Her iki taraf da ilk doğansa:
En zorlu ilişki tiplerinden biri kesinlikle bu. Eğer her iki taraf da rekabet içinde olursa, çatışma, tartışma, kavga gürültü asla eksik olmayacaktır. Bu ikili, birbirlerinin isteklerine saygı gösterdikleri müddetçe uyum içinde çalışabilir. Ama mutlaka bir tarafın kararları baskın geleceğinden diğeri mutsuz olmaya meyilli olacaktır.
İlk doğan ve tek çocuk ilişkisi:
Kolay anlaşmaları pek mümkün görünmüyor. İlişkinin sağlıklı olabilmesi için ilk doğanın, tek çocuğun ihtiyaçlarına cevap verebilmesi, duygularını anlayabilmesi gerekiyor.
Ortanca çocuk ve ilk doğan ilişkisi:
Ortada doğanlar, ilk doğanlar için iyi birer partner olabilir.
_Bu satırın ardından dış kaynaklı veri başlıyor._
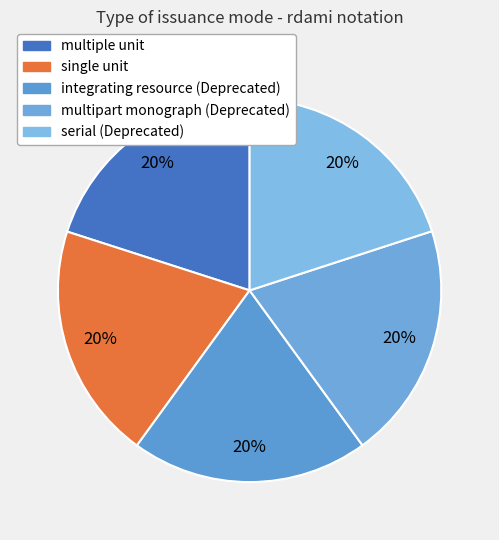

How many segments does this pie chart have?

5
Aslına bakarsanız evin ortanca çocuğu, herhangi bir doğum sırasındaki partnerle anlaşabilir. Çünkü o dengedir. Ortada ve ılıman olmayı iyi bilir. Kavgalara çözüm arayan bu tip, anlaşması ve anlaşılması kolay biridir.
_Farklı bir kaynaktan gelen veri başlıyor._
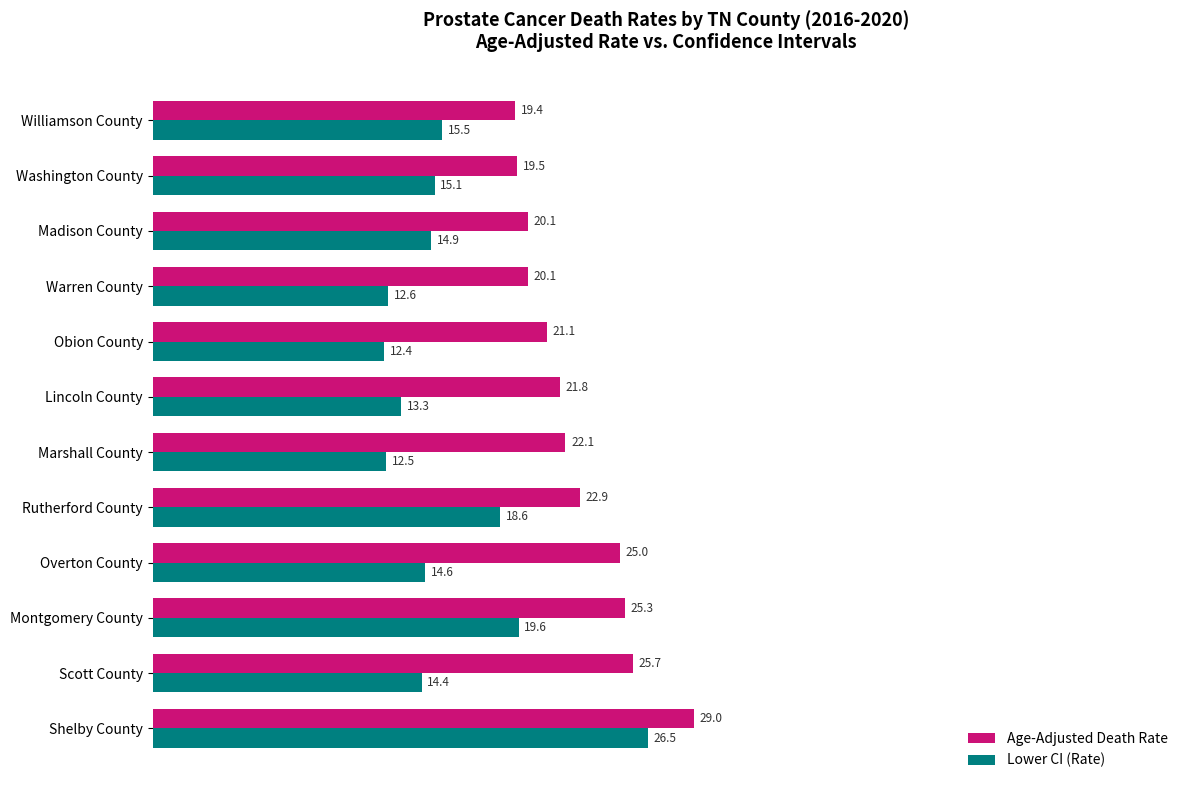

The Lower CI (Rate) series shows 15.5 at Williamson County. True or false?

True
Ortanca çocuk ve son doğan ilişkisi:
Bir başka iyi geçinen çift daha! Ortanca çocuk, uysal ve uzlaşmacı bir tavır içinde olduğu için her iki taraf da fazla tartışmaya girmeden kolay bir ilişki yaşayacaktır. Birbirleriyle rekabet etmek yerine ‘Biz’ olarak hareket etmeyi tercih ederler.
Her iki taraf da ortanca çocuksa:
Uyum artı bir uyum daha eşittir mutluluk! Karakter olarak farklı da olsalar, her iki taraf da birbirlerinin isteklerine öncelik tanıyacaktır. Sorumluluk sahibi olmaları ve çözümcü yapıları, ilişkilerinin tehlikeye girmesini önler.
Ortanca ve tek çocuk ilişkisi:
Tek çocuk, her şeyi üzerine almak isteyecektir. Kooperatifçi ortanca da buna izin verir. Tek çocukla birlikte olan ortanca, kimi zaman kendisini gölgede kalmış gibi hissedebilir. Hatta bu yüzden ortancanın ruh sağlığı bile bozulabilir. Bu tür bir ilişkide her iki tarafın da yapması gereken karşılıklı konuşmak, planları, hayalleri hakkında ortak bir karar almaktır.
İki taraf da son doğansa:
Her iki taraf da mantıklı planlar yapma konusunda zayıf olsa bile, birlikte yol alırlarsa her şeyi organize edebilirler. Ancak hayat bu çift için biraz kaotik geçecek gibi görünüyor.
Son doğan ve tek çocuk ilişkisi:
Genellikle mantıklı ve vicdanlı davranan tek çocuk, kendisine göre daha plansız davranan partnerinin sorumluğunu da üzerine alır. Son doğan çocuksa bu ilişkide yaratıcı ve maceraperest rolünü üstlenir.
İki taraf da tek çocuksa:
Tek çocuk için en zor ilişki, bir başka tek çocukla olmaktır. Birbirlerini yanlış anlama olasılıkları bir hayli fazla. Her ikisi de lider olmak ve ilişkiyi kendi eline almak ister. Karşı tarafın kararlarını kabul etmekte de oldukça zorlanırlar. Bu ilişkide huzursuz olmak içten bile değildir.